The story line is not the main force working in this novel, it is the setting. Katherine and her husband are living in what must be one of the most beautiful places, and one of the harshest places on earth. Katherine has not married into an easy life, and over and over I wondered why such an intelligent young woman stuck around her husband and life that she didn't really seem to choose in the first place.
This was a beautiful novel and I look forward to her next one.
By Susan Froderberg A teenager marries into a wealthy Yuma area ranching family. She learns how to live and work on the ranch, but her new husband turns out to be a scoundrel and she must come to some kind of understanding of who, exactly, she is. That is bare bones basic plot. But, oh my, what a novel. The harshness of the Arizona landscape, the relentless challenges of a prolonged drought, and the politics and money involved in water rights issues, all seem to be characters in this story also. It is her language, though, that made me love the protagonist. The cover describes her narrative as ‘incantatory’. Perhaps it is. Whatever. It is true, it is honest, and it expresses difficult to convey nuances of feelings. I recommend this as a good read.

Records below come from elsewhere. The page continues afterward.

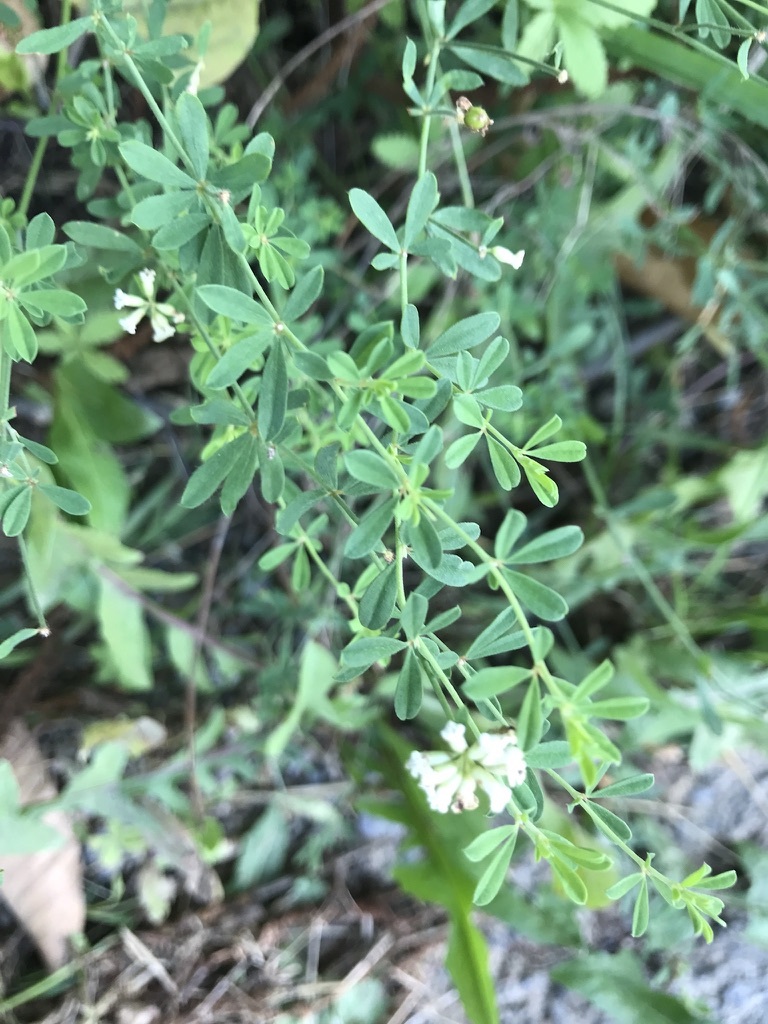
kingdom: Plantae
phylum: Tracheophyta
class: Magnoliopsida
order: Fabales
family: Fabaceae
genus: Lotus
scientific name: Lotus dorycnium
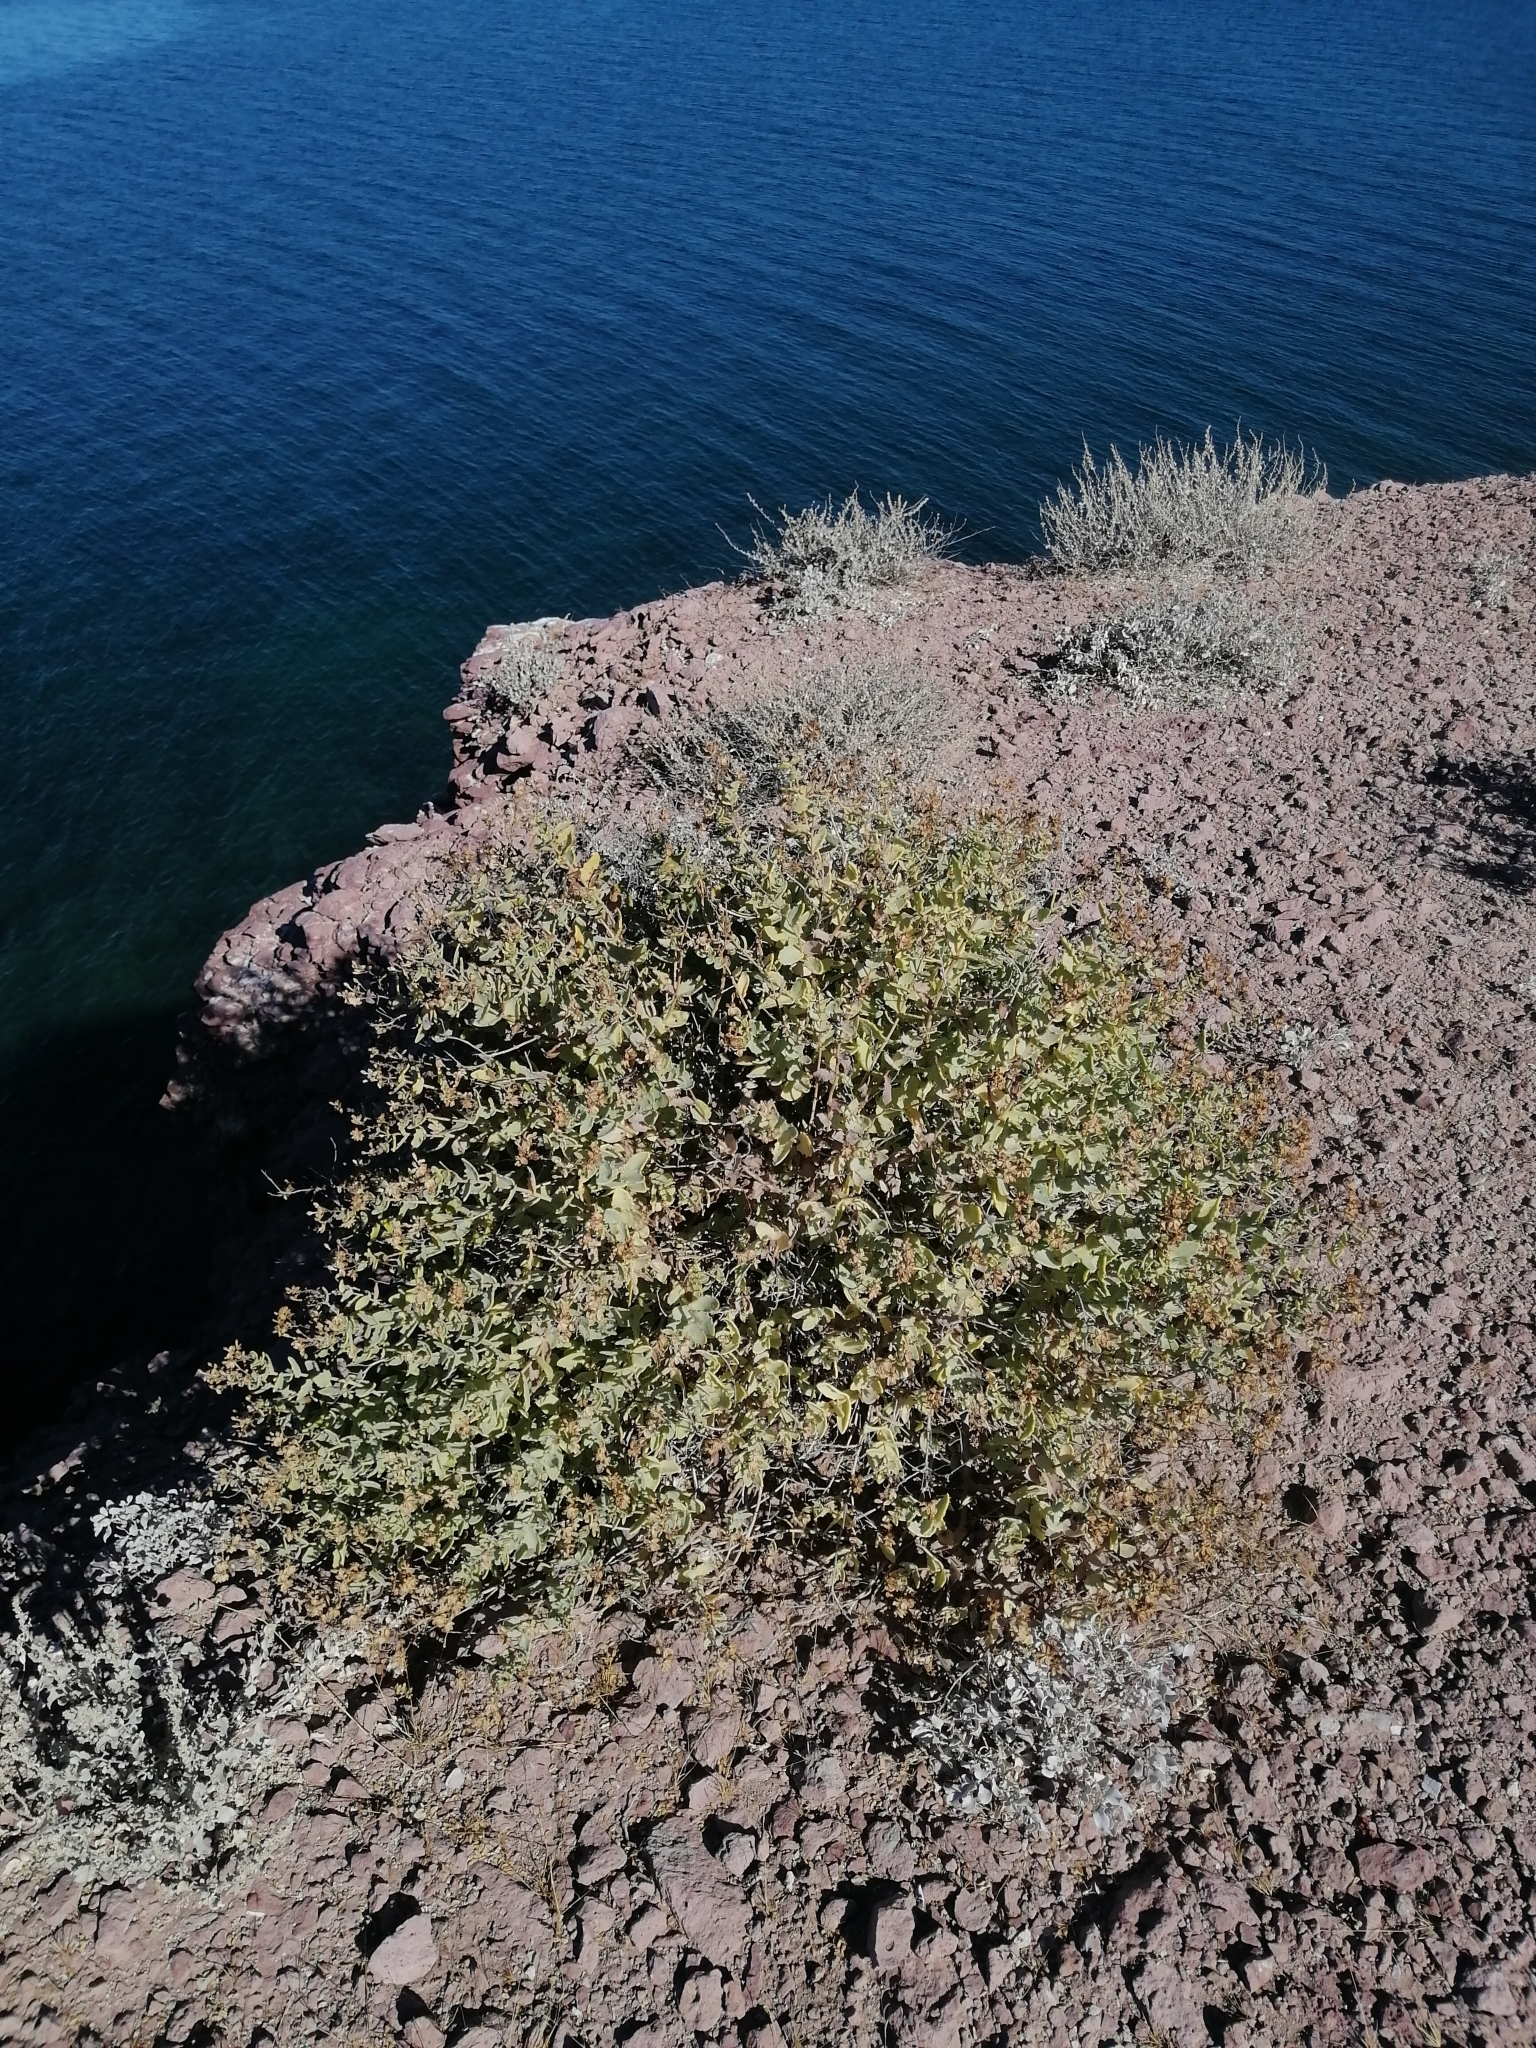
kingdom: Plantae
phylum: Tracheophyta
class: Magnoliopsida
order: Asterales
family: Asteraceae
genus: Coulterella
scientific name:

This "novel" with it's forced/strange style of writing reminds me of some of the papers that were submitted in creative writing class; papers written by wannabe writers that in their naivate thought their creations would stand out from the pack if they were alouf and difficult. These writers wanted so badly to be special that rather than write to their audience they wrote to try to impress other writers with how special and clever a writer they were. Sadly, books are for readers and readers want a story; not a difficult project to have to wade through so they can get a passing grade. Oofda.
The ultimate tragedy here is that the idea of this book was a good one; the setting was beautiful and the characters had potential.
I did not enjoy this book. The characters were flat, overly stylized Western stereotypes. Motivations were hollow, if explained at all. The symbolism was too obvious and extremely predictable. I can forgive a lot of flaws in the execution of the book if it's a page-turner, but that didn't even have this going for it. Fail.
I did not like this book. The author seemed to be more in love with the words than the story. One good thing that I got out of the book was again looking at my banjo clock after reading her description of the house. My clock has not run for over a year, but when I adjusted the pendulum, it began running and hasn't stopped yet.
The story and characters are as dry as Arizona itself. Now, maybe this is a silly thing to be irritated by, but what was the reasoning behind naming a character Son? Maybe in a first, rough draft, but all I can say is "Bill or George! Anything but Son!"
It's really too bad this isn't a better novel, because it is one of the most descriptive and beautifully written pieces of literature I have ever read, but the story just doesn't have the epic qualities the writing style does. I would be interested in giving this author another chance though.
Think there is a story here, but I am struggling with this author's writing style. I currently don't have time to spend on this, so I am abandoning the book, but keeping it on my "to read" list.